To do:
Starting at the line that contains "How to use the mobile app", return every line through the end of the data exactly, without pictures.

(Data for review Opens)

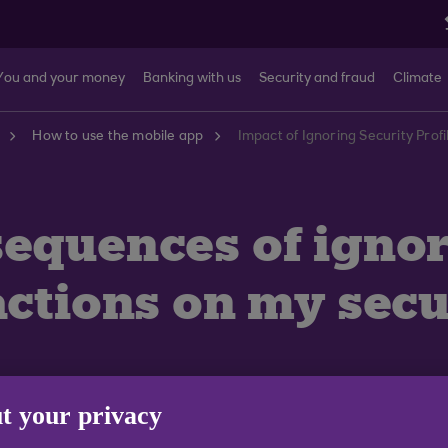
You and your money
Banking with us
Security and fraud
Climate
How to use the mobile app
Impact of Ignoring Security Prof
sequences of igno
ctions on my secur
t your privacy
 recommend that you use these tools to help keep you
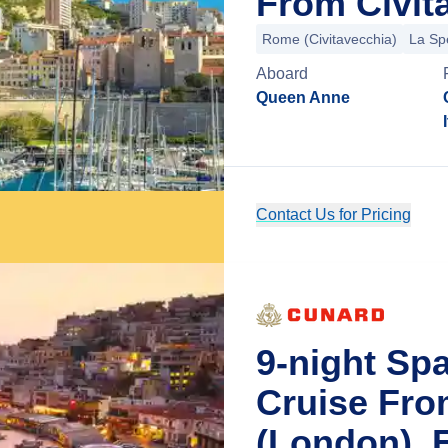
From Civit
Rome (Civitavecchia)
La Sp
Aboard
Queen Anne
Contact Us for Pricing
9-night Sp
Cruise Fr
(London), 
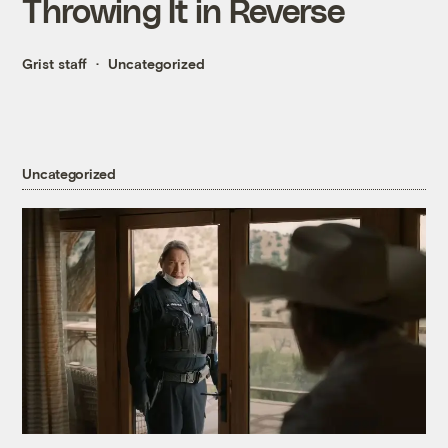
Throwing It in Reverse
Grist staff
Uncategorized
Uncategorized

(Data for review Closes)

Result of the exercise:
How to use the mobile app
Impact of Ignoring Security Prof
sequences of igno
ctions on my secur
t your privacy
 recommend that you use these tools to help keep you
From Civit
Rome (Civitavecchia)
La Sp
Aboard
Queen Anne
Contact Us for Pricing
9-night Sp
Cruise Fr
(London), 
Throwing It in Reverse
Grist staff
Uncategorized
Uncategorized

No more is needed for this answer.